July Recruiting, Retention Figures Reflect Continued Success
By Donna Miles
American Forces Press Service
WASHINGTON, Aug. 10, 2005 A fresh supply of recent high school graduates, more recruiters and more enticing enlistment incentives are being credited with the Army's second straight successful month of meeting its recruiting goals, according to the Defense Department's acting deputy undersecretary for military personnel policy.
Bill Carr offered his assessment today as the Defense Department released statistics reflecting all four services' recruiting and retention figures for July.
The Army, Marine Corps and Air Force met or exceeded their goals for the month, and the Navy achieved 99 percent of its July goal, DoD officials reported.
The Army recruited the most new members, more than 8,000, 9 percent above its July goal. The Marines recruited more than 3,600 members, 103 percent of their goal; and the Air Force, almost 2,100, 101 percent of its goal. The Navy added more than 4,700 new sailors to its ranks, just 41 short of its July goal.
Acknowledging that the Army and Navy, with the highest recruiting goals, "face the stiffest headwinds" in filling their ranks, Carr said the July numbers reflect a lot of hard work by recruiters and an increasingly attractive recruiting environment.
But he acknowledged that across-the-board recruiting successes in June and July may not be enough to make up for springtime slumps when the services, particularly the Army, tally up their year-end recruiting numbers. "Success for the year is still going to be a challenge," he said.

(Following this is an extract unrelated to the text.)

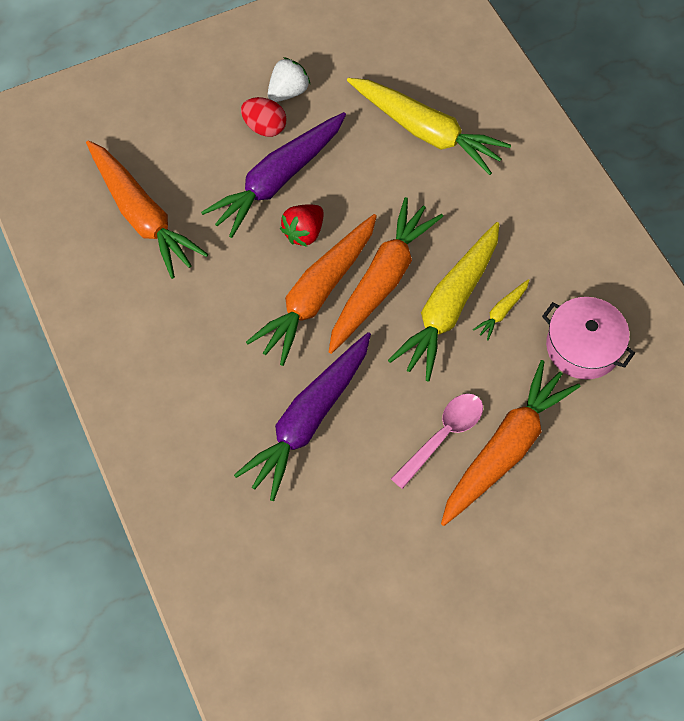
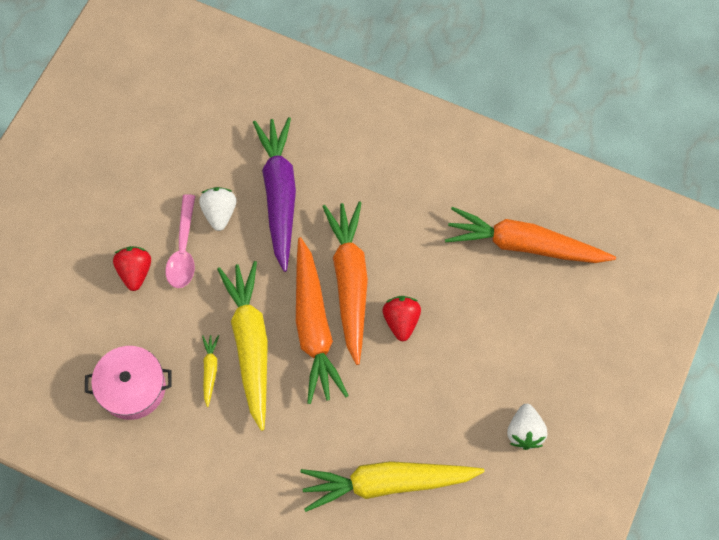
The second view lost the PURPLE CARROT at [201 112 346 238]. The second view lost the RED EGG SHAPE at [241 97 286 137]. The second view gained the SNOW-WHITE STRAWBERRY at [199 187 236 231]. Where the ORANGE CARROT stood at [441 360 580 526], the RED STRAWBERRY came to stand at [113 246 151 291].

Summer months always are better recruiting months than springtime, with new high school graduates providing a larger potential recruiting pool, Carr said.
In addition, a boost in the number of recruiters and the incentives they can offer for joining the military is paying off, Carr said. DoD has asked Congress to increase the top enlistment bonuses beyond $20,000, and Carr said he expects this request, once approved, to further help military recruitment.
A continuing problem confronting recruiters is that adults who influence young people's decision to join the military - parents, teachers, coaches and others - are 9 to 10 percent less likely than in the past to recommend military service. As a result, Carr said, recruitment efforts are increasingly addressing not just potential recruits, but also their influencers, many whose only exposure to the military is based on what they see on television or in the movies.
Recruiters from services struggling to fill their ranks also are increasingly looking to veterans from other services who wish to rejoin the military, Carr said. He noted the value prior-service recruits bring to the military, with valuable training and experience under their belts.
Active-duty retention during July remained high, with all services meeting or exceeding their overall retention goals for the month, and expected to meet their goals for the fiscal year.
These figures "speak well for the units, the commanders and all those who serve," Carr said.
In the reserve components, the Marine Corps Reserve and Air Force Reserve met their July recruiting goals, but the other reserve components fell short for the month.
The Air National Guard achieved 87 percent of its July goal; the Army Reserve, 82 percent; the Army National Guard, 80 percent; and the Navy Reserve, 54 percent.
Defense officials cite two possible reasons for this shortfall: an improving economy and the successful active-duty retention rate that leaves a small pool of prior-service candidates likely to join the reserve components.